*Parts of the exercise:*
**a.** In the post on Bernanke and the federal budget deficit, why does the commentary say that waiting longer to reach a primary surplus makes the needed cuts worse? Answer in one to three sentences.
**b.** Continue the post on Bernanke and the federal budget deficit from where it stops.

*Excerpted passage:*
⁂

Archive for June 14th, 2011
Bernanke Threatens Congress (Again)

At about 9 percent of gross domestic product (GDP), the federal budget deficit has widened appreciably since the onset of the recent recession in December 2007. The exceptional increase in the deficit has mostly reflected the automatic cyclical response of revenues and spending to a weak economy as well as the fiscal actions taken to ease the recession and aid the recovery.
Except that the “automatic cyclical response” never went away after 2003. Then it was compounded. So when does it go away Ben?
Of even greater concern is that longer-run projections that extrapolate current policies and make plausible assumptions about the future evolution of the economy show the structural budget gap increasing significantly further over time. For example, under the alternative fiscal scenario developed by the Congressional Budget Office, which assumes most current policies are extended, the deficit is projected to be about 6-1/2 percent of GDP in 2020 and almost 13 percent of GDP in 2030.
Remember that the CBO said we’d have no Federal Debt in 2010 (in 1999.) How’d that work out? Do you think they’re just a wee bit optimistic?
One reason the debt is projected to increase so quickly is that the larger the debt outstanding, the greater the budgetary cost of making the required interest payments. This dynamic is clearly unsustainable.
Right. This means you have to run a primary surplus to stop that dynamic from taking hold. There is no other means to do it, and the longer you wait to do it, the worse the cutting is that has to take place to get there, because you’re starting from a larger baseline both on deficits and accumulated debt.
Perhaps the most important thing for people to understand about the federal budget is that maintaining the status quo is not an option. Creditors will not lend to a government whose debt, relative to national income, is rising without limit; so, one way or the other, fiscal adjustments sufficient to stabilize the federal budget must occur at some point. These adjustments could take place through a careful and deliberative process that weighs priorities and gives individuals and firms adequate time to adjust to changes in government programs and tax policies. Or the needed fiscal adjustments could come as a rapid and much more painful response to a looming or actual fiscal crisis in an environment of rising interest rates, collapsing confidence and asset values, and a slowing economy. The choice is ours to make.

⁂

*Data for review:*
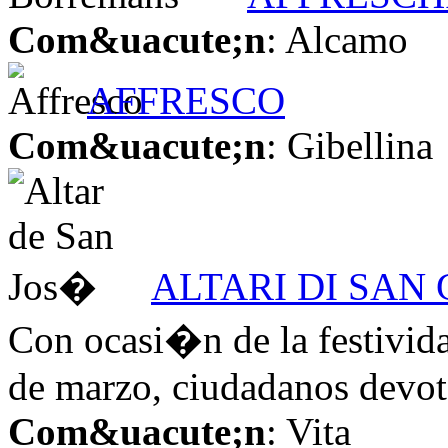
Com&uacute;n
: Alcamo
AFFRESCO
Com&uacute;n
: Gibellina
ALTARI DI SAN
Con ocasi�n de la festivid
de marzo, ciudadanos devot
Com&uacute;n
: Vita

⁂

*Responses by item number:*
**a.** Waiting means starting from a larger baseline of both deficits and accumulated debt. The cutting needed to reach a primary surplus, which is required to stop the interest-cost dynamic, is therefore deeper.

**b.**
The choice was ours to make in 2007. Bernanke, Paulson and others argued for more spending “now” and cuts “never.” We now have four years into this, with three of them running deficits over 10% of GDP. Remove that deficit and GDP contracts by at least 10%. Fail to remove it and eventually you reach that point where the choices are made for you.
Time is running out to make the choices on our own.
The primary long-term goal for federal budget policy must be achieving fiscal sustainability. A straightforward way to define fiscal sustainability is as a situation in which the ratio of federal debt to national income is stable or moving down over the longer term. This goal can be attained by bringing spending, excluding interest payments, roughly in line with revenues, or in other words, by approximately balancing the primary budget. Given the sharp run-up in debt over the past few years, it would be reasonable to plan for a period of primary budget surpluses, which would serve eventually to bring the ratio of debt to national income back toward pre-recession levels.
My God, he said it.
That’s a first.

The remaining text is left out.